*Aufgabenstellung:* Ändere die Zeilen von der Zeile mit „The NAD series“ bis zur Zeile mit „Is there a majority slice in this chart?“, indem du „series“ durch „data series“ ersetzt und alles andere unverändert lässt. Lass die Bilder in deiner Antwort weg.

*Quelldaten:*
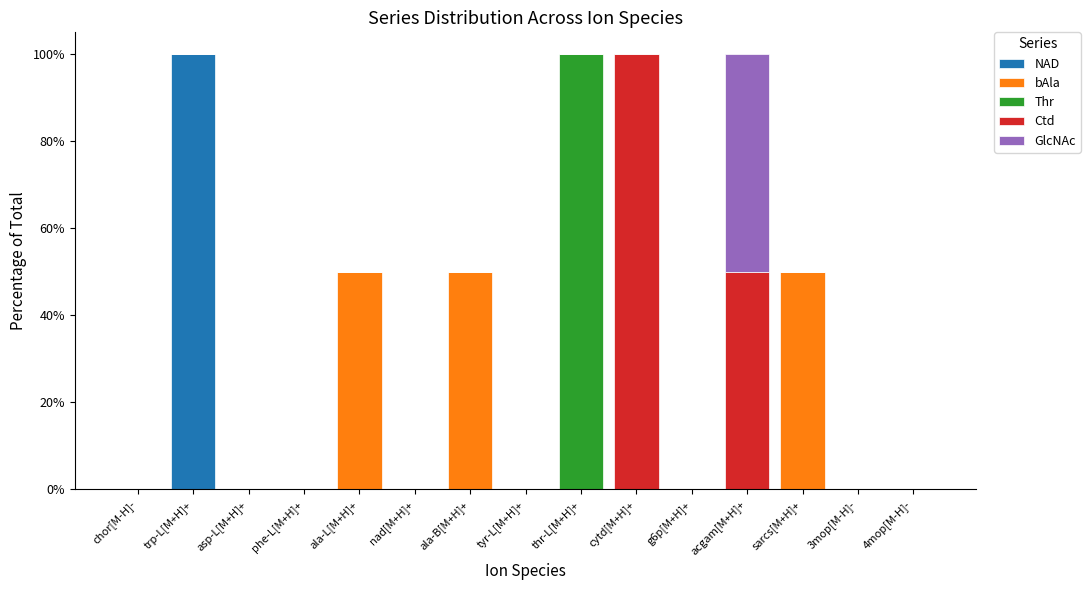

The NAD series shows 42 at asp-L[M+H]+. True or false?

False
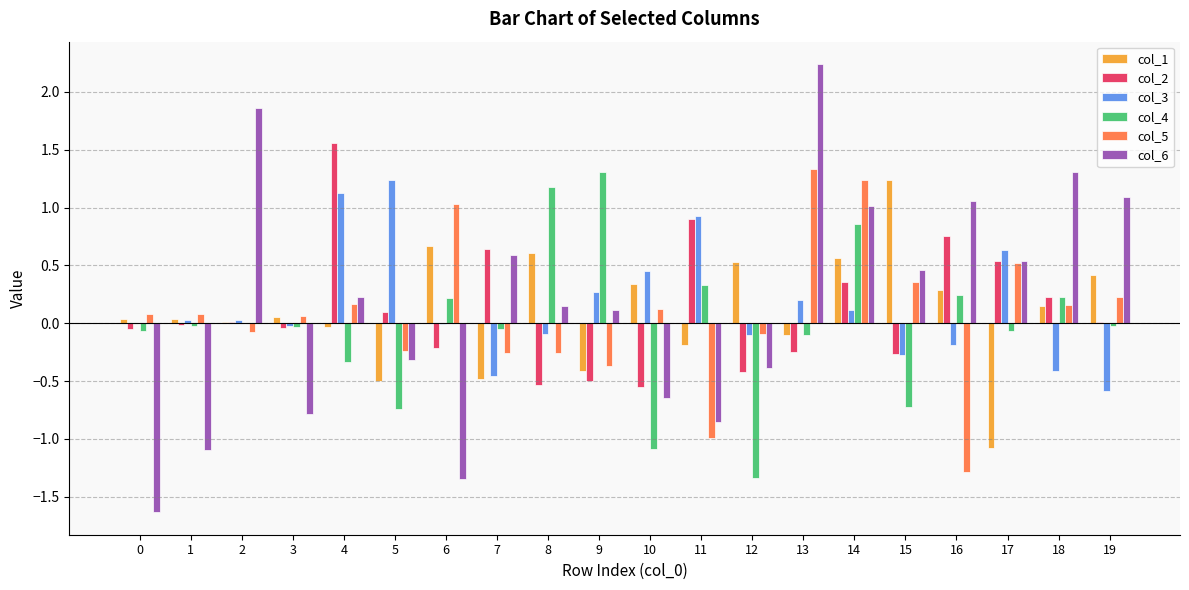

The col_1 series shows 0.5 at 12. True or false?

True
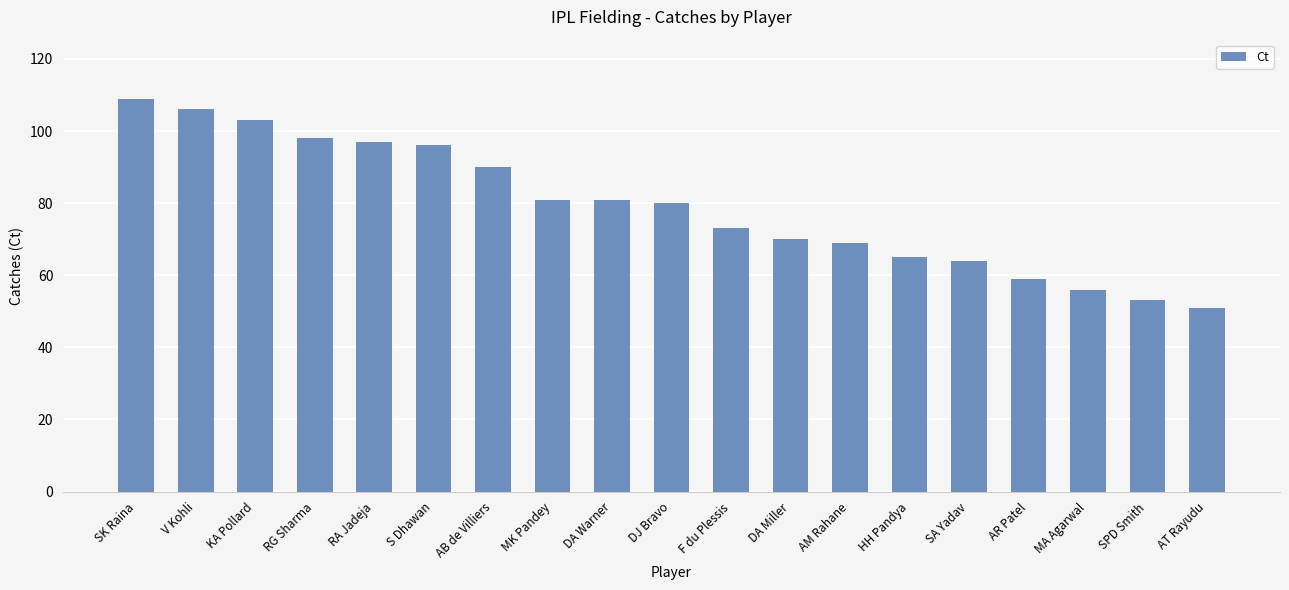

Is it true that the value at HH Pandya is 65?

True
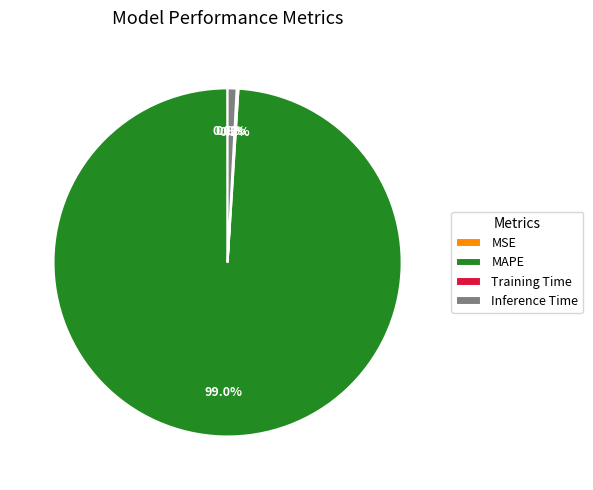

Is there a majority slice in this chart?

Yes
...
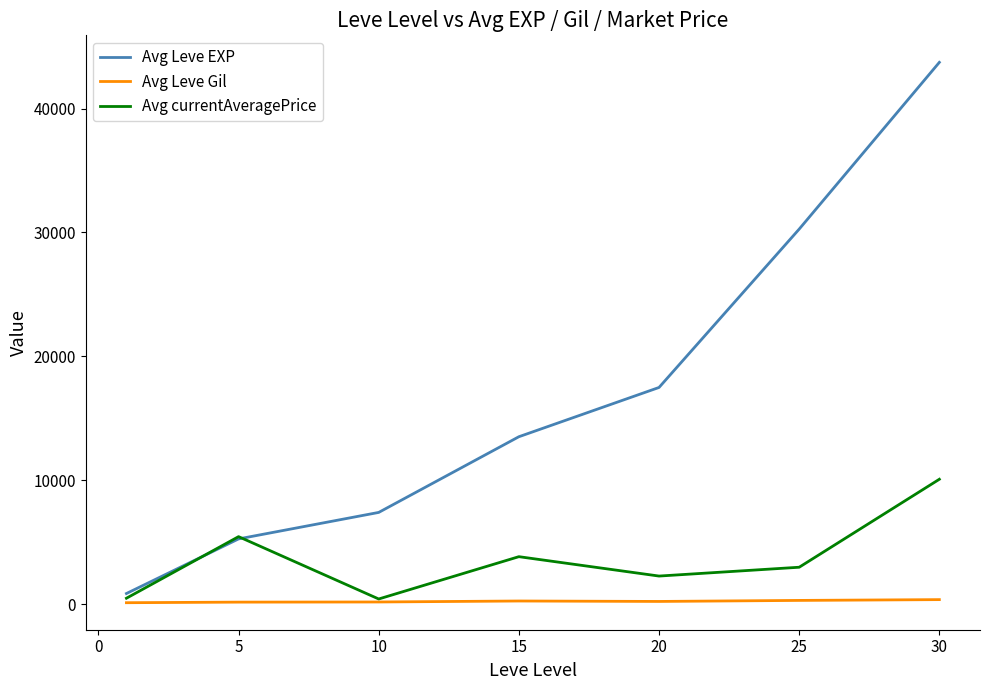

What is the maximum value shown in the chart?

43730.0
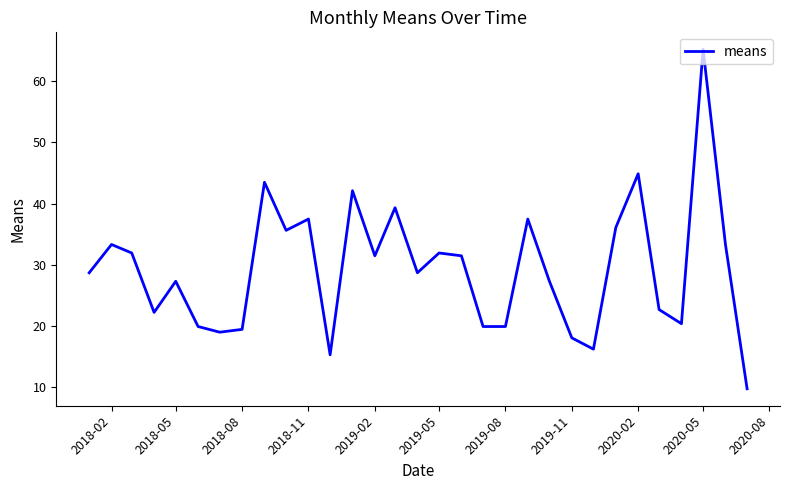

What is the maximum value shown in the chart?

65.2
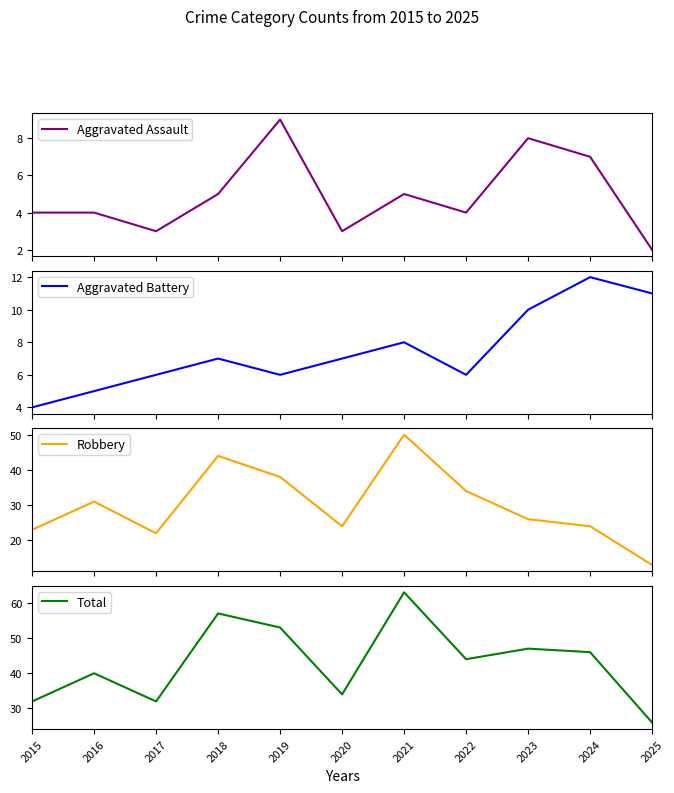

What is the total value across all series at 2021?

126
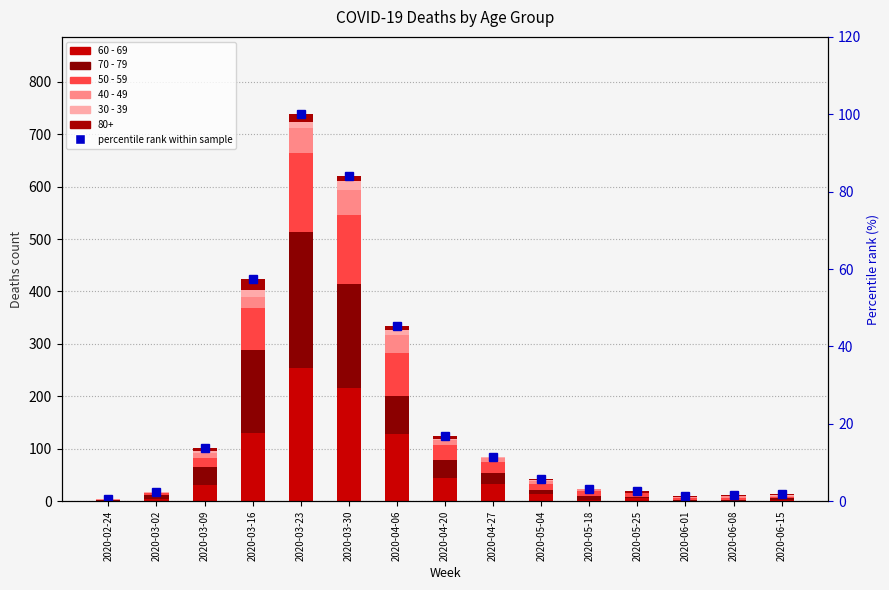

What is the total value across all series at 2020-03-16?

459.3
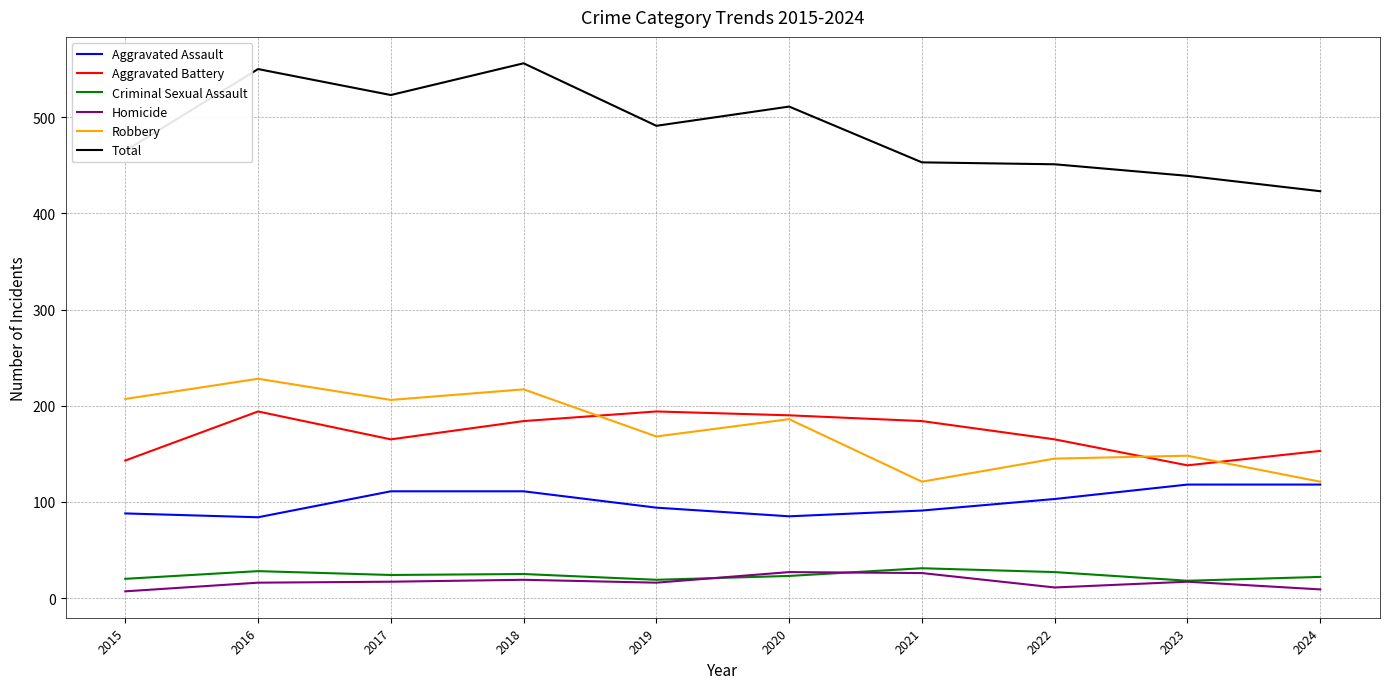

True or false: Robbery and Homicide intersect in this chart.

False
---
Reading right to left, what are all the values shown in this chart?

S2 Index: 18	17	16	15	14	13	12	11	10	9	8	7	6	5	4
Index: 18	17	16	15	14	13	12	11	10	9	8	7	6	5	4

*Ergebnis:*
The NAD data series shows 42 at asp-L[M+H]+. True or false?

False

The col_1 data series shows 0.5 at 12. True or false?

True

Is it true that the value at HH Pandya is 65?

True

Is there a majority slice in this chart?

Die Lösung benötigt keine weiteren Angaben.